On Thu, Aug 29, 2019 at 4:04 PM Dominik Vilsmeier <dominik.vilsmeier@gmx.de> wrote:
I never really understood the importance of `Optional`. Often it can be left out altogether and in other cases I find `Union[T, None]` more expressive (explicit) than `Optional[T]` (+ the latter saves only 3 chars).

I respectfully disagree. In our (huge) codebase we see way more occurrences of Optional than of Union. It's not that it saves a tremendous amount of typing -- it's a much more intuitive meaning. Every time I see Union[T, None] I have to read it carefully to see what it means. When I see Optional[T] my brain moves on immediately (in a sense it's only one bit of information).
 
Especially for people not familiar with typing, the meaning of `Optional` is not obvious at first sight. `Union[T, None]` on the other hand is pretty clear. Also in other cases, where the default (fallback) is different from `None`, you'd have to use `Union` anyway. For example a function that normally returns an object of type `T` but in some circumstances it cannot and then it returns the reason as a `str`, i.e. `-> Union[T, str]`; `Optional` won't help here. Scanning through the docs and PEP I can't find strongly motivating examples for `Optional` (over `Union[T, None]`). E.g. in the following:

    def lookup(self, name: str) -> Optional[Node]:
        nodes = self.get(name)
        if nodes:
            return nodes[-1]
        return None

I would rather write `Union[Node, None]` because that's much more explicit about what happens.

Then introducing `~T` in place of `Optional[T]` just further obfuscates the meaning of the code:

    def lookup(self, name: str) -> ~Node:

The `~` is easy to be missed (at least by human readers) and the meaning not obvious.

Do you easily miss the `-` in an expression like `-2`?

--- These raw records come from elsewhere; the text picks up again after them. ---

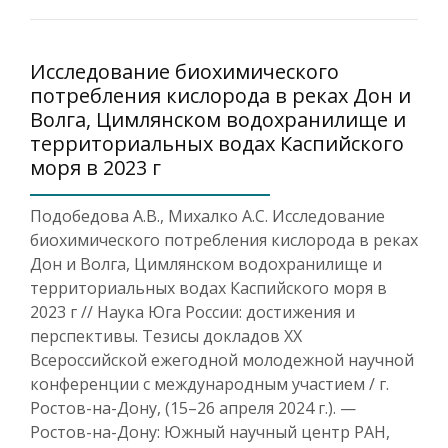
Исследование биохимического
потребления кислорода в реках Дон и
Волга, Цимлянском водохранилище и
территориальных водах Каспийского
моря в 2023 г
Подобедова А.В., Михалко А.С. Исследование
биохимического потребления кислорода в реках
Дон и Волга, Цимлянском водохранилище и
территориальных водах Каспийского моря в
2023 г // Наука Юга России: достижения и
перспективы. Тезисы докладов XX
Всероссийской ежегодной молодежной научной
конференции с международным участием / г.
Ростов-на-Дону, (15–26 апреля 2024 г.). —
Ростов-на-Дону: Южный научный центр РАН,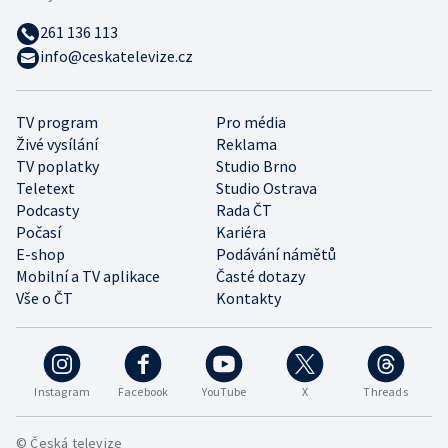
261 136 113
info@ceskatelevize.cz
TV program
Pro média
Živé vysílání
Reklama
TV poplatky
Studio Brno
Teletext
Studio Ostrava
Podcasty
Rada ČT
Počasí
Kariéra
E-shop
Podávání námětů
Mobilní a TV aplikace
Časté dotazy
Vše o ČT
Kontakty
Instagram
Facebook
YouTube
X
Threads
© Česká televize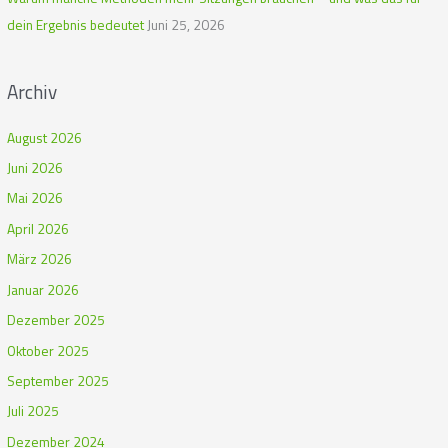
dein Ergebnis bedeutet
Juni 25, 2026
Archiv
August 2026
Juni 2026
Mai 2026
April 2026
März 2026
Januar 2026
Dezember 2025
Oktober 2025
September 2025
Juli 2025
Dezember 2024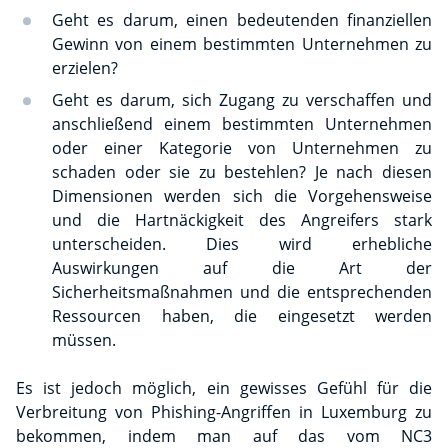
Geht es darum, einen bedeutenden finanziellen
Gewinn von einem bestimmten Unternehmen zu
erzielen?
Geht es darum, sich Zugang zu verschaffen und
anschließend einem bestimmten Unternehmen
oder einer Kategorie von Unternehmen zu
schaden oder sie zu bestehlen? Je nach diesen
Dimensionen werden sich die Vorgehensweise
und die Hartnäckigkeit des Angreifers stark
unterscheiden. Dies wird erhebliche
Auswirkungen auf die Art der
Sicherheitsmaßnahmen und die entsprechenden
Ressourcen haben, die eingesetzt werden
müssen.
Es ist jedoch möglich, ein gewisses Gefühl für die
Verbreitung von Phishing-Angriffen in Luxemburg zu
bekommen, indem man auf das vom NC3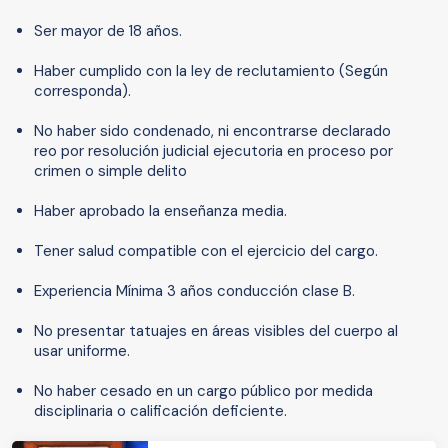
Ser mayor de 18 años.
Haber cumplido con la ley de reclutamiento (Según
corresponda).
No haber sido condenado, ni encontrarse declarado
reo por resolución judicial ejecutoria en proceso por
crimen o simple delito
Haber aprobado la enseñanza media.
Tener salud compatible con el ejercicio del cargo.
Experiencia Mínima 3 años conducción clase B.
No presentar tatuajes en áreas visibles del cuerpo al
usar uniforme.
No haber cesado en un cargo público por medida
disciplinaria o calificación deficiente.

Surely the meaning of `?` in a programming language also has to be learned. And not every language uses it to mean "optional" (IIRC there's a language where it means "boolean" -- maybe Scheme?)
 
For `Union` on the other hand it would be more helpful to have a shorter syntax, `int | str` seems pretty clear, but what prevents tuples `(int, str)` from being interpreted as unions by type checkers. This doesn't require any changes to the built-in types and it is aligned with the already existing syntax for checking multiple types with `isinstance` or `issubclass`: `isinstance(x, (int, str))`. Having used this a couple of times, whenever I see a tuple of types I immediately think of them as `or` options.

First, *if* we were to introduce `(int, str)` it would make more sense for it to mean `Tuple[int, str]` (tuples are also a very common type). Second, comma is already very overloaded.

Yes, it's unfortunately that `(int, str)` means "union" in `isinstance()` but it's not enough to sway me.